Hot fill washing machines use the hot water already heated and stored in your home.
What is hot fill?
Save Money
Less electricity
Quicker washes
Heating element lasts longer
Ebac are the only UK manufacturer of washing machines that let you use hot water already in your home to do your laundry.
Filling your washing machines with hot water - rather than cold - has many advantages. You may wonder that if that's the case - why have all the other manufacturer's removed hot fill features? The simple answer is production cost. Other manufacturers removed the hot fill components to reduce manufacturing costs - allowing them to lower prices. These cheap and cheerful machines are a false economy.
Even more expensive machines removed the hot fill features to reduce costs. Ebac hot fill machines allow you to do your laundry with water already heated in your home. This saves time as you don't need to wait on the machine to heat cold water in the machine. It saves electricity as your machine doesn't need to consume electricity to heat the water. It saves money as you are not using the expensive electricity to heat water that you already have heated available.
If you are a solar panel user - the savings are even greater. You effectively have free *hot* water to do your family washing.
Do you have Solar Panels?
Our Founder & Chairman John Elliott MBE DL answers your questions about Hot Fill Machines
Why a Hot & Cold Fill Washing Machine Can Always Save You Money.
Jeff Howell
Home and Building Expert
In recent years hot-fill washing machines have been hard to find.

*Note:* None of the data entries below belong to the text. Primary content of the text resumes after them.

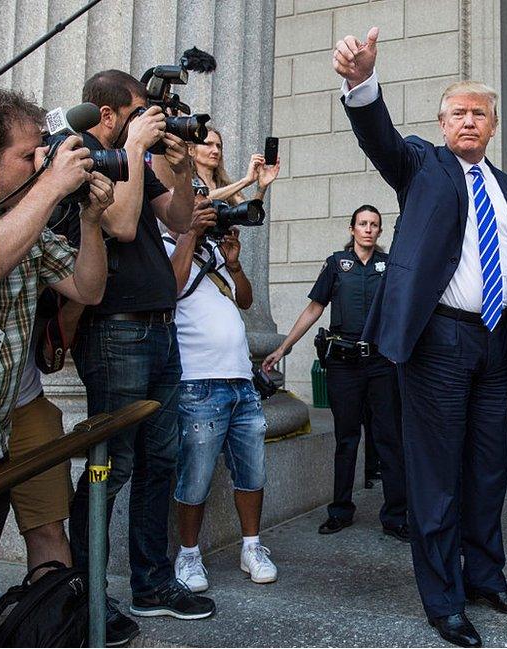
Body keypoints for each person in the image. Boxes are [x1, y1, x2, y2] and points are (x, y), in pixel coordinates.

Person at [334, 27, 507, 648]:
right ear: (443, 122)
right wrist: (360, 81)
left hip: (495, 341)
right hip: (438, 342)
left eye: (479, 113)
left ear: (494, 124)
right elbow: (380, 139)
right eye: (457, 112)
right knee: (437, 476)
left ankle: (485, 577)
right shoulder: (422, 164)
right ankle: (443, 599)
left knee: (488, 470)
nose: (468, 121)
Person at [64, 69, 213, 644]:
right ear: (108, 115)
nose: (151, 119)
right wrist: (131, 148)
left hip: (159, 329)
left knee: (161, 462)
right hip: (114, 333)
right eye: (139, 112)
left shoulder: (137, 161)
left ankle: (152, 585)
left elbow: (176, 221)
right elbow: (122, 227)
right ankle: (85, 591)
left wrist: (175, 163)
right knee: (113, 465)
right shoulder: (85, 161)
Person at [0, 88, 111, 564]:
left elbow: (88, 289)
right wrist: (51, 185)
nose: (42, 162)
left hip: (12, 414)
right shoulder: (33, 207)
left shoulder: (32, 225)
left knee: (46, 534)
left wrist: (91, 221)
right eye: (28, 155)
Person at [165, 154, 280, 594]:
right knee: (194, 476)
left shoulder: (213, 251)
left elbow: (245, 301)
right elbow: (169, 291)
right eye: (195, 201)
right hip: (198, 383)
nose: (203, 208)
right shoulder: (166, 245)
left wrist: (232, 262)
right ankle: (189, 555)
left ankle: (252, 546)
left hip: (241, 382)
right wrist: (190, 236)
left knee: (252, 473)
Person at [263, 205, 407, 541]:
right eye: (362, 224)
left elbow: (402, 311)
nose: (368, 229)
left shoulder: (389, 267)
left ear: (379, 232)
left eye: (374, 225)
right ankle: (341, 511)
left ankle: (396, 517)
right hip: (344, 365)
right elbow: (315, 307)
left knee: (389, 439)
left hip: (381, 363)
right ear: (352, 228)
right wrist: (284, 347)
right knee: (346, 439)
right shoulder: (336, 265)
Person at [190, 126, 279, 205]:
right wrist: (245, 181)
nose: (216, 151)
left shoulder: (225, 185)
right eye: (208, 144)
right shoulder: (184, 181)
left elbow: (249, 216)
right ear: (191, 150)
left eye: (219, 146)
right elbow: (201, 201)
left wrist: (262, 187)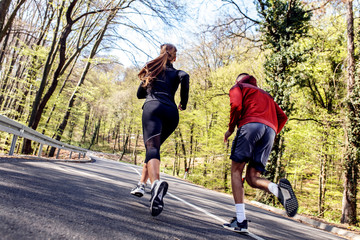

Or impossible, if it’s a British-built machine that you’d prefer.
Cold-fill washing machines have been the only ones available, which means that you have to use electricity to heat the water from cold – even if your home already has a tank of hot water sitting waiting in the airing cupboard, or a gas-fired combi boiler sitting in the same utility room as the machine.
Various bits of marketing-speak have been used to explain this. Such as saying that hot-fill washing machines are less reliable, because the rubber hose seals fail quicker. Or that hot-fill machines don’t really save money anyway, because most of the water entering has been sitting in a cold pipe run. None of this is correct.
Some salesmen have even told customers that cold-only washing machines are more “eco-friendly”, or even that there are UK or EU regulations banning the use of hot-fill machines. All nonsense.
There is no law or rule that requires new washing machines to be cold-fill only. Such machines are made purely to save on the manufacturers’ costs. They save by not having to fit a hot-water valve, a hot-fill hose, the wiring and electronics that tell the machine when to open the hot valve, and the internal hose leading from the hot valve to the soap dispenser.
These short cuts might save money for the manufacturers, but they are costing money to householders.
The fact is that heating water by electricity costs three to four times more than using gas or oil (depending on your tariffs). And if you don’t have oil or mains gas, and use Economy 7 (“off peak”) electricity to heat your hot-water cylinder overnight, there is still a three to four fold saving over using the much more expensive day-rate electricity.
Homes with solar hot water panels are even more disadvantaged, as their day-time hot water is effectively free (if you discount the installation costs), and it must be galling for those owners to have to pay for electricity to heat water in their washing machines.
Some industry sources try to argue that hot-fill washing machines do not really save money, because most machines are sited too far from the hot-water source. Their reasoning is that when the hot valve opens, the first water that flows in is cold, because it has been sitting in an exposed pipe run. And then, after the machine has filled, the hot water left in that pipe run will cool down, and therefore be “wasted”.
This argument doesn’t really stack up. Let’s take the case of a washing machine that uses 20 litres for the initial hot wash (the subsequent rinse cycles will all use cold water). If your washing machine is ten metres away from the hot-water cylinder, then the volume of standing water in the feed-pipe is only 1.3 litres for a 15mm copper pipe, or 2.8 litres for a 22mm pipe (the figures for plastic pipes are even lower, as they have smaller internal diameters). By far the greatest amount of water entering the machine will be pre-heated hot water from your cylinder. Even with a combi boiler (where a boiler-full of cold water might have to run off before the hot water flows through) there will still be a saving.
"As for the idea that, once the hot valve shuts off, the hot water in the feed pipe is "wasted", this discounts the fact that it will be warming the air in the house (in the winter) just like a radiator. Your room thermostat will detect this contribution, and shut the boiler down to accommodate it."